DESCRIPTION OF THE TASK:
Print the listing in its entirety and exactly, leaving out images.

SOURCE RECORDS:
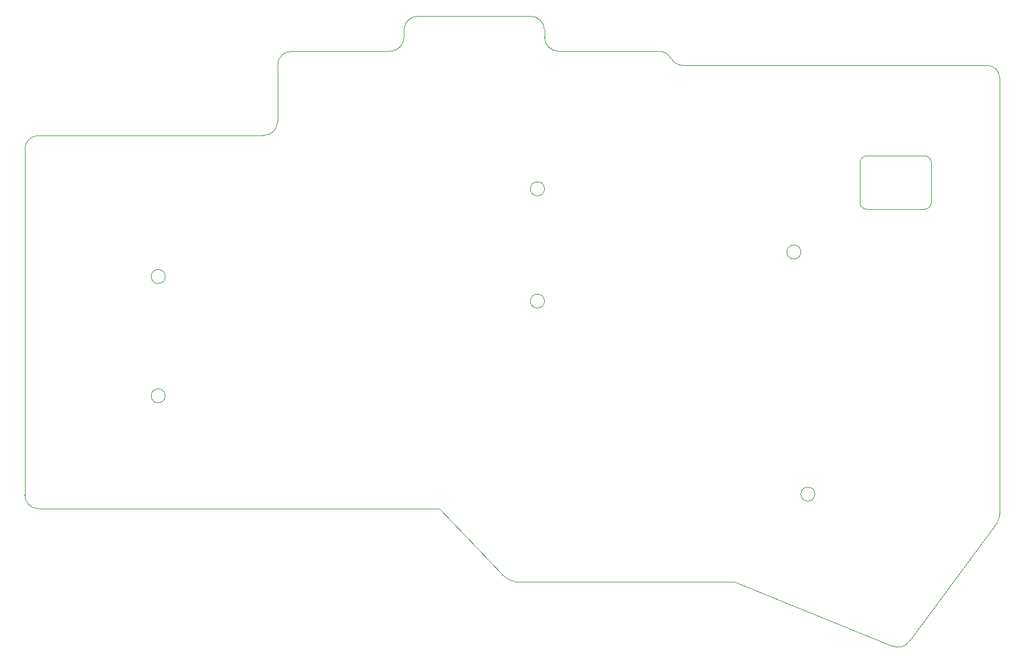
<source format=gm1>
%TF.GenerationSoftware,KiCad,Pcbnew,8.0.4*%
%TF.CreationDate,2024-08-06T18:16:03+02:00*%
%TF.ProjectId,keyboard_pcb,6b657962-6f61-4726-945f-7063622e6b69,rev1.0*%
%TF.SameCoordinates,Original*%
%TF.FileFunction,Profile,NP*%
%FSLAX46Y46*%
G04 Gerber Fmt 4.6, Leading zero omitted, Abs format (unit mm)*
G04 Created by KiCad (PCBNEW 8.0.4) date 2024-08-06 18:16:03*
%MOMM*%
%LPD*%
G01*
G04 APERTURE LIST*
%TA.AperFunction,Profile*%
%ADD10C,0.100000*%
%TD*%
G04 APERTURE END LIST*
D10*
X84000000Y-80500000D02*
G75*
G02*
X82000000Y-80500000I-1000000J0D01*
G01*
X82000000Y-80500000D02*
G75*
G02*
X84000000Y-80500000I1000000J0D01*
G01*
X182900000Y-69900000D02*
X182900000Y-64300000D01*
X201000000Y-50400000D02*
G75*
G02*
X202800000Y-52200000I0J-1800000D01*
G01*
X100000000Y-50400000D02*
G75*
G02*
X102000000Y-48400000I2000000J0D01*
G01*
X138000000Y-84000000D02*
G75*
G02*
X136000000Y-84000000I-1000000J0D01*
G01*
X136000000Y-84000000D02*
G75*
G02*
X138000000Y-84000000I1000000J0D01*
G01*
X66000000Y-113600000D02*
X106500000Y-113600000D01*
X189949999Y-132449999D02*
X202434044Y-115487896D01*
X165000000Y-124000000D02*
X187513868Y-133121447D01*
X118000000Y-45400000D02*
G75*
G02*
X120000000Y-43400000I2000000J0D01*
G01*
X176500000Y-111500000D02*
G75*
G02*
X174500000Y-111500000I-1000000J0D01*
G01*
X174500000Y-111500000D02*
G75*
G02*
X176500000Y-111500000I1000000J0D01*
G01*
X192100000Y-70900000D02*
X183900000Y-70900000D01*
X201000000Y-50400000D02*
X157750002Y-50399998D01*
X182900000Y-64300000D02*
G75*
G02*
X183900000Y-63300000I1000000J0D01*
G01*
X118000000Y-45400000D02*
X118000000Y-46400000D01*
X138000000Y-46400000D02*
X138000000Y-45400000D01*
X193100000Y-69900000D02*
G75*
G02*
X192100000Y-70900000I-1000000J0D01*
G01*
X133759203Y-123957053D02*
G75*
G02*
X132000000Y-123000000I740797J3457053D01*
G01*
X106500000Y-113600000D02*
X123004848Y-113600000D01*
X193092893Y-64300000D02*
X193100000Y-69900000D01*
X123004848Y-113600000D02*
X132000000Y-123000000D01*
X202800000Y-114400000D02*
G75*
G02*
X202434044Y-115487896I-1800000J0D01*
G01*
X100000000Y-50400000D02*
X100000000Y-58400000D01*
X98000000Y-60400000D02*
X66000000Y-60400000D01*
X138000000Y-68000000D02*
G75*
G02*
X136000000Y-68000000I-1000000J0D01*
G01*
X136000000Y-68000000D02*
G75*
G02*
X138000000Y-68000000I1000000J0D01*
G01*
X136000000Y-43400000D02*
G75*
G02*
X138000000Y-45400000I0J-2000000D01*
G01*
X118000000Y-46400000D02*
G75*
G02*
X116000000Y-48400000I-2000000J0D01*
G01*
X66000000Y-113600000D02*
G75*
G02*
X64000000Y-111600000I0J2000000D01*
G01*
X202800000Y-114400000D02*
X202800000Y-113200000D01*
X140000000Y-48400000D02*
G75*
G02*
X138000000Y-46400000I0J2000000D01*
G01*
X157750002Y-50399998D02*
G75*
G02*
X156000023Y-49399986I-2J2031198D01*
G01*
X64000000Y-62400000D02*
X64000000Y-111600000D01*
X192092893Y-63300000D02*
G75*
G02*
X193092900Y-64300000I7J-1000000D01*
G01*
X165000000Y-124000000D02*
X133759203Y-123957053D01*
X183900000Y-70900000D02*
G75*
G02*
X182900000Y-69900000I0J1000000D01*
G01*
X136000000Y-43400000D02*
X120000000Y-43400000D01*
X64000000Y-62400000D02*
G75*
G02*
X66000000Y-60400000I2000000J0D01*
G01*
X183900000Y-63300000D02*
X192092893Y-63300000D01*
X116000000Y-48400000D02*
X102000000Y-48400000D01*
X154300000Y-48400000D02*
G75*
G02*
X156000000Y-49400000I0J-1945000D01*
G01*
X202800000Y-113200000D02*
X202800000Y-52200000D01*
X100000000Y-58400000D02*
G75*
G02*
X98000000Y-60400000I-2000000J0D01*
G01*
X174500000Y-77000000D02*
G75*
G02*
X172500000Y-77000000I-1000000J0D01*
G01*
X172500000Y-77000000D02*
G75*
G02*
X174500000Y-77000000I1000000J0D01*
G01*
X189949999Y-132449999D02*
G75*
G02*
X187513868Y-133121447I-1599999J1049999D01*
G01*
X154300000Y-48400000D02*
X140000000Y-48400000D01*
X84000000Y-97500000D02*
G75*
G02*
X82000000Y-97500000I-1000000J0D01*
G01*
X82000000Y-97500000D02*
G75*
G02*
X84000000Y-97500000I1000000J0D01*
G01*
M02*

</source>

EXPECTED ANSWER:
<source format=gm1>
%TF.GenerationSoftware,KiCad,Pcbnew,8.0.4*%
%TF.CreationDate,2024-08-06T18:16:03+02:00*%
%TF.ProjectId,keyboard_pcb,6b657962-6f61-4726-945f-7063622e6b69,rev1.0*%
%TF.SameCoordinates,Original*%
%TF.FileFunction,Profile,NP*%
%FSLAX46Y46*%
G04 Gerber Fmt 4.6, Leading zero omitted, Abs format (unit mm)*
G04 Created by KiCad (PCBNEW 8.0.4) date 2024-08-06 18:16:03*
%MOMM*%
%LPD*%
G01*
G04 APERTURE LIST*
%TA.AperFunction,Profile*%
%ADD10C,0.100000*%
%TD*%
G04 APERTURE END LIST*
D10*
X84000000Y-80500000D02*
G75*
G02*
X82000000Y-80500000I-1000000J0D01*
G01*
X82000000Y-80500000D02*
G75*
G02*
X84000000Y-80500000I1000000J0D01*
G01*
X182900000Y-69900000D02*
X182900000Y-64300000D01*
X201000000Y-50400000D02*
G75*
G02*
X202800000Y-52200000I0J-1800000D01*
G01*
X100000000Y-50400000D02*
G75*
G02*
X102000000Y-48400000I2000000J0D01*
G01*
X138000000Y-84000000D02*
G75*
G02*
X136000000Y-84000000I-1000000J0D01*
G01*
X136000000Y-84000000D02*
G75*
G02*
X138000000Y-84000000I1000000J0D01*
G01*
X66000000Y-113600000D02*
X106500000Y-113600000D01*
X189949999Y-132449999D02*
X202434044Y-115487896D01*
X165000000Y-124000000D02*
X187513868Y-133121447D01*
X118000000Y-45400000D02*
G75*
G02*
X120000000Y-43400000I2000000J0D01*
G01*
X176500000Y-111500000D02*
G75*
G02*
X174500000Y-111500000I-1000000J0D01*
G01*
X174500000Y-111500000D02*
G75*
G02*
X176500000Y-111500000I1000000J0D01*
G01*
X192100000Y-70900000D02*
X183900000Y-70900000D01*
X201000000Y-50400000D02*
X157750002Y-50399998D01*
X182900000Y-64300000D02*
G75*
G02*
X183900000Y-63300000I1000000J0D01*
G01*
X118000000Y-45400000D02*
X118000000Y-46400000D01*
X138000000Y-46400000D02*
X138000000Y-45400000D01*
X193100000Y-69900000D02*
G75*
G02*
X192100000Y-70900000I-1000000J0D01*
G01*
X133759203Y-123957053D02*
G75*
G02*
X132000000Y-123000000I740797J3457053D01*
G01*
X106500000Y-113600000D02*
X123004848Y-113600000D01*
X193092893Y-64300000D02*
X193100000Y-69900000D01*
X123004848Y-113600000D02*
X132000000Y-123000000D01*
X202800000Y-114400000D02*
G75*
G02*
X202434044Y-115487896I-1800000J0D01*
G01*
X100000000Y-50400000D02*
X100000000Y-58400000D01*
X98000000Y-60400000D02*
X66000000Y-60400000D01*
X138000000Y-68000000D02*
G75*
G02*
X136000000Y-68000000I-1000000J0D01*
G01*
X136000000Y-68000000D02*
G75*
G02*
X138000000Y-68000000I1000000J0D01*
G01*
X136000000Y-43400000D02*
G75*
G02*
X138000000Y-45400000I0J-2000000D01*
G01*
X118000000Y-46400000D02*
G75*
G02*
X116000000Y-48400000I-2000000J0D01*
G01*
X66000000Y-113600000D02*
G75*
G02*
X64000000Y-111600000I0J2000000D01*
G01*
X202800000Y-114400000D02*
X202800000Y-113200000D01*
X140000000Y-48400000D02*
G75*
G02*
X138000000Y-46400000I0J2000000D01*
G01*
X157750002Y-50399998D02*
G75*
G02*
X156000023Y-49399986I-2J2031198D01*
G01*
X64000000Y-62400000D02*
X64000000Y-111600000D01*
X192092893Y-63300000D02*
G75*
G02*
X193092900Y-64300000I7J-1000000D01*
G01*
X165000000Y-124000000D02*
X133759203Y-123957053D01*
X183900000Y-70900000D02*
G75*
G02*
X182900000Y-69900000I0J1000000D01*
G01*
X136000000Y-43400000D02*
X120000000Y-43400000D01*
X64000000Y-62400000D02*
G75*
G02*
X66000000Y-60400000I2000000J0D01*
G01*
X183900000Y-63300000D02*
X192092893Y-63300000D01*
X116000000Y-48400000D02*
X102000000Y-48400000D01*
X154300000Y-48400000D02*
G75*
G02*
X156000000Y-49400000I0J-1945000D01*
G01*
X202800000Y-113200000D02*
X202800000Y-52200000D01*
X100000000Y-58400000D02*
G75*
G02*
X98000000Y-60400000I-2000000J0D01*
G01*
X174500000Y-77000000D02*
G75*
G02*
X172500000Y-77000000I-1000000J0D01*
G01*
X172500000Y-77000000D02*
G75*
G02*
X174500000Y-77000000I1000000J0D01*
G01*
X189949999Y-132449999D02*
G75*
G02*
X187513868Y-133121447I-1599999J1049999D01*
G01*
X154300000Y-48400000D02*
X140000000Y-48400000D01*
X84000000Y-97500000D02*
G75*
G02*
X82000000Y-97500000I-1000000J0D01*
G01*
X82000000Y-97500000D02*
G75*
G02*
X84000000Y-97500000I1000000J0D01*
G01*
M02*

</source>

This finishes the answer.